Enter: her view of injustice behind the coffee counter.
Despite Vietnam being the second-largest coffee producer in the world, its robusta beans are generally regarded as lower quality than arabica beans, Nguyen said. She said that narrative “traps Vietnamese people, producers, and communities in economic exploitation because they don’t have an opportunity to elevate their products.”
While she was freelancing, Nguyen began early work on Nguyen Coffee Supply, realizing coffee was another way to create greater representation for the Asian American community, specifically Vietnam.
“I grew up really with no representation,” Nguyen said. “I didn’t have YouTube or Instagram to feel connected to other people who look like me.”
She said the experience made her feel invisible and small.
While on assignment in Cambodia, Nguyen visited her family in Vietnam and floated the idea of the business.
“Mom was like, ‘Oh, I know someone. He’s a good friend,'” Nguyen said. Her family connection helped forge a partnership with whom she called Mr. Ton, a fourth-generation farmer from Vietnam’s Central Highlands who still works with Nguyen to import beans to the US.
Supporting herself with freelance work, Nguyen worked both jobs for a year and a half before Nguyen Coffee Supply had grown enough to make her consider going all in on her business.
“I had to make a decision of which I was going to commit to,” Nguyen said. “I decided to commit to building the business because I had a lot of excitement over the possibilities of an impact we could make through Nguyen Coffee Supply.”
Creating change through storytelling
For the first six months, Nguyen said all she knew about starting the business was what was in her immediate future.
She turned to Google and her friends to figure out the finances for the business and how to import and roast coffee beans. Her double major in Asian American studies and world arts and cultures from the University of California, Los Angeles, helped her with designing the brand and producing videos and photos to promote her business.
With little money and no investors, Nguyen withdrew her savings and used her credit card to buy $20,000 worth of inventory and other supplies. Today, Nguyen Coffee Supply carries three blends of coffee: an arabica blend, a robusta and arabica blend, and a robusta blend, all directly imported from Vietnam.
“I think being comfortable with not having a master plan figured out, just starting and making some progress, then evaluating what you need to do to continue making progress was how I approached it,” Nguyen said.
Watching her parents go through the American system as refugees with no knowledge of the English language and US culture was a big inspiration for Nguyen. As she got older, her parents told her about what they went through during and after the Vietnam War, and she felt it was part of her DNA.
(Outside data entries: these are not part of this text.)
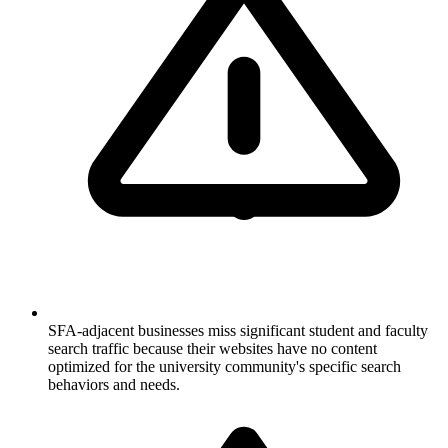
SFA-adjacent businesses miss significant student and faculty
search traffic because their websites have no content
optimized for the university community's specific search
behaviors and needs.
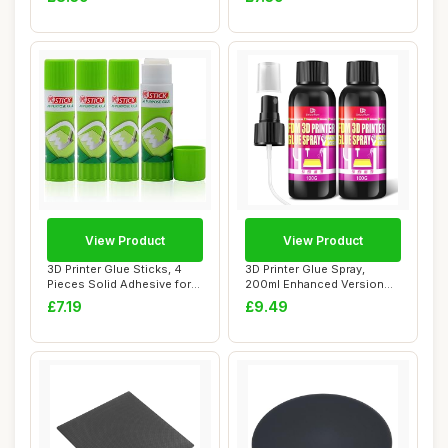
View Product
View Product
3D Printer Glue Sticks, 4
3D Printer Glue Spray,
Pieces Solid Adhesive for
200ml Enhanced Version
Hot Bed ...
3D Printer Adh...
£7.19
£9.49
“Their resilience, strength, and conviction is something that for sure has influenced me in everything I do today,” she said.
Starting Nguyen Coffee Supply wasn’t just about sharing a love for coffee, she added. “It was about righting an injustice that I saw was happening in coffee and with Vietnamese people.” When people try to profit off Vietnamese iced coffee without using Vietnamese coffee beans, the producers and people in Vietnam don’t benefit from that, she said.
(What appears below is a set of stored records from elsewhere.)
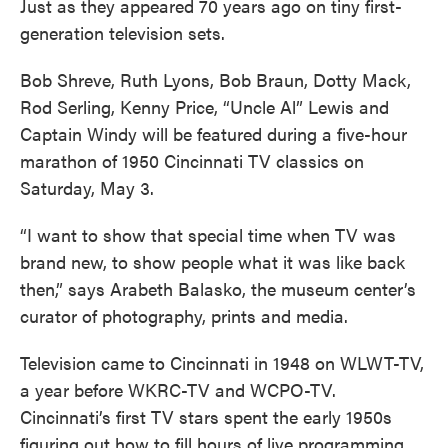
Just as they appeared 70 years ago on tiny first-
generation television sets.
Bob Shreve, Ruth Lyons, Bob Braun, Dotty Mack,
Rod Serling, Kenny Price, “Uncle Al” Lewis and
Captain Windy will be featured during a five-hour
marathon of 1950 Cincinnati TV classics on
Saturday, May 3.
“I want to show that special time when TV was
brand new, to show people what it was like back
then,” says Arabeth Balasko, the museum center’s
curator of photography, prints and media.
Television came to Cincinnati in 1948 on WLWT-TV,
a year before WKRC-TV and WCPO-TV.
Cincinnati’s first TV stars spent the early 1950s
figuring out how to fill hours of live programming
With Nguyen Coffee Supply, Nguyen said she hoped to spread the word about Vietnamese coffee and, in the process, “elevate the culture and community and products.” And while she started the company with little certainty on how it was going to work out, she said taking the first step was the best decision she made.
“Be OK with not having all the answers, and be OK with not having the whole master plan,” she said. “Take that first step to getting closer, then figure out that next step once you’re there.”